Consignes
a: Résume en deux phrases le texte consacré à Salves.
b: Réécris en liste JSON de chaînes, à raison d'une chaîne par ligne et sans les lignes vides, uniquement la partie des enregistrements qui va de leur début jusqu'à la ligne contenant « All Vivo Locked Screens without Password », celle-ci incluse.

Salves, comme un nouvel épisode de cette Odysée, pourrait se regarder comme son prolongement plastique si la présence du pluriel – rendu muet par les règles de la langue – permettait de faire entendre le nom d’un martyr qu’Augustin honorera devant Carthage. Rien ne permet de soutenir cette intuition et les œuvres devraient nous obliger à la réserve puisqu’elles sont par nature indéchiffrables. Paradoxalement, c’est aussi au regard de cette constance énigmatique qu’elles convoquent une parole qui ne se confond pas avec la connaissance mais avec le tâtonnement qui est un cheminement en quête d’un savoir. Salves, nous est certes interdit, pour autant œuvre d’art elle nous invite à sonder toujours plus avant les territoires sensibles où elle se déploie. Salves ou le mot qui fait entendre, encore, non pas la mitraille comme on l’aura lu ici et là, dans quelques critiques, mais tout au contraire un rituel militaire qui est celui de l’adieu et de l’honneur rendus à ce qui a été tué, à ce qui est mort. Moins une pièce de guerre qu’une sorte de chant de deuil, une veillée mortuaire, un mime funèbre…
Sur le plateau, Maguy Marin a disposé un jeu de cloisons brutes, d’ouvertures modestes, d’échafaudages en stand by, de plâtres et de coffrages frais, de palettes de bois… laissant au regard le soin de découvrir une construction ni achevée, ni abandonnée. Une sorte de chantier frappé par une crise où le dessin d’un appartement est indistinct de son devenir lointain de ruines. Et c’est là, dans cet espace et ce temps intermédiaires, à l’endroit de ce qu’il faut bien nommer un « passage », que Salves prend forme. Là, en ce lieu suspendu qui accueille un projet à l’arrêt, Salves commence dans le silence qui baigne ces espaces retirés promis à la vie et initialement privés des mouvements comme des sonorités qui le peupleront. Au silence intense qui marque les premières secondes viendra alors s’ajouter une pantomime tout aussi muette. Un, puis deux, puis bientôt sept… interprètes, s’extrayant des gradins du Pavillon Noir, gagnent ainsi cette « zone ». Ils sont liés entre eux par un même geste aérien des bras où, de l’une à l’autre main, ils semblent tenir et regarder, chacun et chacune, les rushes d’un film. Pellicule invisible à l’œil nu qui s’épaissit dans leurs regards ou l’expression de leurs visages, ils regardent avec les yeux de la mémoire une histoire qu’aura relayée et écrite Kodak. Peut-être la leur, intime et accessoire qui, de toutes les manières, n’est pas étrangère à celle qui est faite d’épisodes moins anonymes, d’événements plus célèbres, de temps marqués par le sceau du commun qui vaut pour l’humanité.

Enregistrements extraits:
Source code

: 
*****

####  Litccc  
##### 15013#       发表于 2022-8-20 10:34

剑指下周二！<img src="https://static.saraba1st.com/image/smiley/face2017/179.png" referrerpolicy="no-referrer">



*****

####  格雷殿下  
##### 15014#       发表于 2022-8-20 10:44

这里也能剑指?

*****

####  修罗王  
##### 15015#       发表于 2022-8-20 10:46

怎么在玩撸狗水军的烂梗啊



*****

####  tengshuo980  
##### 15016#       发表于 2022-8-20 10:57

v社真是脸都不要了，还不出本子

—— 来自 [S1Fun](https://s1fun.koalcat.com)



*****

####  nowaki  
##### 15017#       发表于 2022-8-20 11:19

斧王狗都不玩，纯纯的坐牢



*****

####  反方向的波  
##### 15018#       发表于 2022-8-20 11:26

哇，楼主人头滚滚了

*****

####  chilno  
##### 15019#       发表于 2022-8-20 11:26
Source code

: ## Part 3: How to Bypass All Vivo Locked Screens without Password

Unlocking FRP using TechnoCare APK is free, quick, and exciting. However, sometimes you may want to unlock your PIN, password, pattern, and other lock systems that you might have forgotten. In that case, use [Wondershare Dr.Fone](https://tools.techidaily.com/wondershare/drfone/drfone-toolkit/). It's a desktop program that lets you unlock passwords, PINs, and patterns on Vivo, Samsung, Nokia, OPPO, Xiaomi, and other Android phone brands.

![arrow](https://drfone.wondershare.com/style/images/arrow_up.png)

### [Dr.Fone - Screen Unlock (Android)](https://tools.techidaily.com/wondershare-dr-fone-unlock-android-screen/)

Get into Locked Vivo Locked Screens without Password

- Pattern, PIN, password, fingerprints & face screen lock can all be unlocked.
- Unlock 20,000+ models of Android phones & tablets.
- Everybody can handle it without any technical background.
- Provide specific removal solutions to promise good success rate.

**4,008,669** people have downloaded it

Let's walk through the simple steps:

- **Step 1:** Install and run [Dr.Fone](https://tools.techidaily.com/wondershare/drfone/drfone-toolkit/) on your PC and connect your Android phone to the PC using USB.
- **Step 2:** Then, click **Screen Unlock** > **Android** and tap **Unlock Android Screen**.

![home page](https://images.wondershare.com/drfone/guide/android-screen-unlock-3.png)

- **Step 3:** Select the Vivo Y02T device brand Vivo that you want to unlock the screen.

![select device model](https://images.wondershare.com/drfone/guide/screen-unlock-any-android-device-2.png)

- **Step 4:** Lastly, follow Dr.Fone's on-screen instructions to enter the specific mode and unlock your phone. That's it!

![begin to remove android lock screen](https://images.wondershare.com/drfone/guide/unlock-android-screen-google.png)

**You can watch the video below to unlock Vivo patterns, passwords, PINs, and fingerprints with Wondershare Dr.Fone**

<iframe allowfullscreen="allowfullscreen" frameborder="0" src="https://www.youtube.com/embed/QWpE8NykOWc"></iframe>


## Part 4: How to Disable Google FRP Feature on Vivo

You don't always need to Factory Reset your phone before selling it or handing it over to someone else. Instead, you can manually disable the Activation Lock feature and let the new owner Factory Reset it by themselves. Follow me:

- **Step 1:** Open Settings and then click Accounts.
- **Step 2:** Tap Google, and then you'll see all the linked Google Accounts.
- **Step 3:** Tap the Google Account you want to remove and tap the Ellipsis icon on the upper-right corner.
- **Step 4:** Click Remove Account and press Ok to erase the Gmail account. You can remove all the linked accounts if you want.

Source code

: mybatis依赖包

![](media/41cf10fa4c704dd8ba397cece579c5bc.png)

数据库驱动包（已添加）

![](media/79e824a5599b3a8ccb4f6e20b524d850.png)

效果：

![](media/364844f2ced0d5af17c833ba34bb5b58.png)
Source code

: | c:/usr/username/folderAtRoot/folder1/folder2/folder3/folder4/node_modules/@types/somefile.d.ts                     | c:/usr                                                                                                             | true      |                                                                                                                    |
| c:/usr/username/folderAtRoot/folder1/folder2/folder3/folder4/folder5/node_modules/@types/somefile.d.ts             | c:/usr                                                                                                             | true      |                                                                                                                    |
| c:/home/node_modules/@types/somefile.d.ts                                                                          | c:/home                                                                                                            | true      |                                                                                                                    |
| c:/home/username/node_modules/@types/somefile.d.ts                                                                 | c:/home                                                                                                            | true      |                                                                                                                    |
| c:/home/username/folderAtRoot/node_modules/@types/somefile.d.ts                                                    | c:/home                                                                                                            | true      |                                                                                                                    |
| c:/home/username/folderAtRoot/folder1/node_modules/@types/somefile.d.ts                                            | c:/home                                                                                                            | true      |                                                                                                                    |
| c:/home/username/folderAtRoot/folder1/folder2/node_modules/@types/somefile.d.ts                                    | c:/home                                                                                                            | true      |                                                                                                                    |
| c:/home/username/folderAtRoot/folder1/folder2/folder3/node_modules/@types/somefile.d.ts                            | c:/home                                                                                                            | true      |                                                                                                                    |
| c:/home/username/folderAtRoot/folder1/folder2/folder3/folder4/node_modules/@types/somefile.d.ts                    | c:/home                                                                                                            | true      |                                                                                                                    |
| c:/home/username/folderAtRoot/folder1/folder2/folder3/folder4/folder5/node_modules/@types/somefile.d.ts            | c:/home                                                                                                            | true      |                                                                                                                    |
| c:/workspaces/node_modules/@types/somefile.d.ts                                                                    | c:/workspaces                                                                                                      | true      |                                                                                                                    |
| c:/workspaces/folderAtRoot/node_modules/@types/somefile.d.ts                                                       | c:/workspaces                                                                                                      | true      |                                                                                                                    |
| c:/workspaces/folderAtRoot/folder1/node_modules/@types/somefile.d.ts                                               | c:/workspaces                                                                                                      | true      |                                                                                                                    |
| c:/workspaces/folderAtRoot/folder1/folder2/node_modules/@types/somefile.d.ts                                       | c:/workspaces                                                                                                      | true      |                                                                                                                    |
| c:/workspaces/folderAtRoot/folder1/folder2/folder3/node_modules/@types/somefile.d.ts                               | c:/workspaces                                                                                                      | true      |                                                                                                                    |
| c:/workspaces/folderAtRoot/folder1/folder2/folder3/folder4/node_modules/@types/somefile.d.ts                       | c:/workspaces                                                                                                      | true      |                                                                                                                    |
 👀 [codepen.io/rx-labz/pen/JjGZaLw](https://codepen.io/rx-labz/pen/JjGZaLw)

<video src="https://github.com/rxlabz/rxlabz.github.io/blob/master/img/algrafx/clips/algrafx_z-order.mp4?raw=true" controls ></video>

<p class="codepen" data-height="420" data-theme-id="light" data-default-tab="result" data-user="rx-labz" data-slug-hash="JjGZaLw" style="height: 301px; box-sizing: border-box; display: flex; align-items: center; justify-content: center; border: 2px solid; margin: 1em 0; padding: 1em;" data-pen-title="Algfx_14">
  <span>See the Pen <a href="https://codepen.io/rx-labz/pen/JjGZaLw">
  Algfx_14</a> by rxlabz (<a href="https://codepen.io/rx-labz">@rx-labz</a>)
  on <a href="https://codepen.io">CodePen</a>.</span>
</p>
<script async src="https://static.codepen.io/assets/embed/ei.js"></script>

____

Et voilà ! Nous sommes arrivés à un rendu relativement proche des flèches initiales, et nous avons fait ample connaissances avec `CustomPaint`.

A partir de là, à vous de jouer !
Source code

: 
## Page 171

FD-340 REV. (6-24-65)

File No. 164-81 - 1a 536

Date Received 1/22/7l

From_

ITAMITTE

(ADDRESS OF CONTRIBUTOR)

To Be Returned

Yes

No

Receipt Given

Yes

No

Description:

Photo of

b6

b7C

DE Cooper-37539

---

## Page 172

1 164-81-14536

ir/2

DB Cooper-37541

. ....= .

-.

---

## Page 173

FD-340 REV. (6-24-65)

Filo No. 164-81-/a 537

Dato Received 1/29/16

Réponses attendues
a: Le texte présente Salves moins comme une pièce de guerre que comme une sorte de chant de deuil, le mot faisant entendre un rituel militaire d'adieu et d'honneur rendus à ce qui est mort. Sur un plateau que Maguy Marin a aménagé en chantier ni achevé ni abandonné, la pièce commence dans le silence, puis des interprètes, jusqu'à sept, sortent des gradins du Pavillon Noir et semblent regarder, d'un même geste des bras, les rushes invisibles d'un film.

b:
[
  "Source code",
  ": ",
  "*****",
  "####  Litccc  ",
  "##### 15013#       发表于 2022-8-20 10:34",
  "剑指下周二！<img src=\"https://static.saraba1st.com/image/smiley/face2017/179.png\" referrerpolicy=\"no-referrer\">",
  "*****",
  "####  格雷殿下  ",
  "##### 15014#       发表于 2022-8-20 10:44",
  "这里也能剑指?",
  "*****",
  "####  修罗王  ",
  "##### 15015#       发表于 2022-8-20 10:46",
  "怎么在玩撸狗水军的烂梗啊",
  "*****",
  "####  tengshuo980  ",
  "##### 15016#       发表于 2022-8-20 10:57",
  "v社真是脸都不要了，还不出本子",
  "—— 来自 [S1Fun](https://s1fun.koalcat.com)",
  "*****",
  "####  nowaki  ",
  "##### 15017#       发表于 2022-8-20 11:19",
  "斧王狗都不玩，纯纯的坐牢",
  "*****",
  "####  反方向的波  ",
  "##### 15018#       发表于 2022-8-20 11:26",
  "哇，楼主人头滚滚了",
  "*****",
  "####  chilno  ",
  "##### 15019#       发表于 2022-8-20 11:26",
  "Source code",
  ": ## Part 3: How to Bypass All Vivo Locked Screens without Password"
]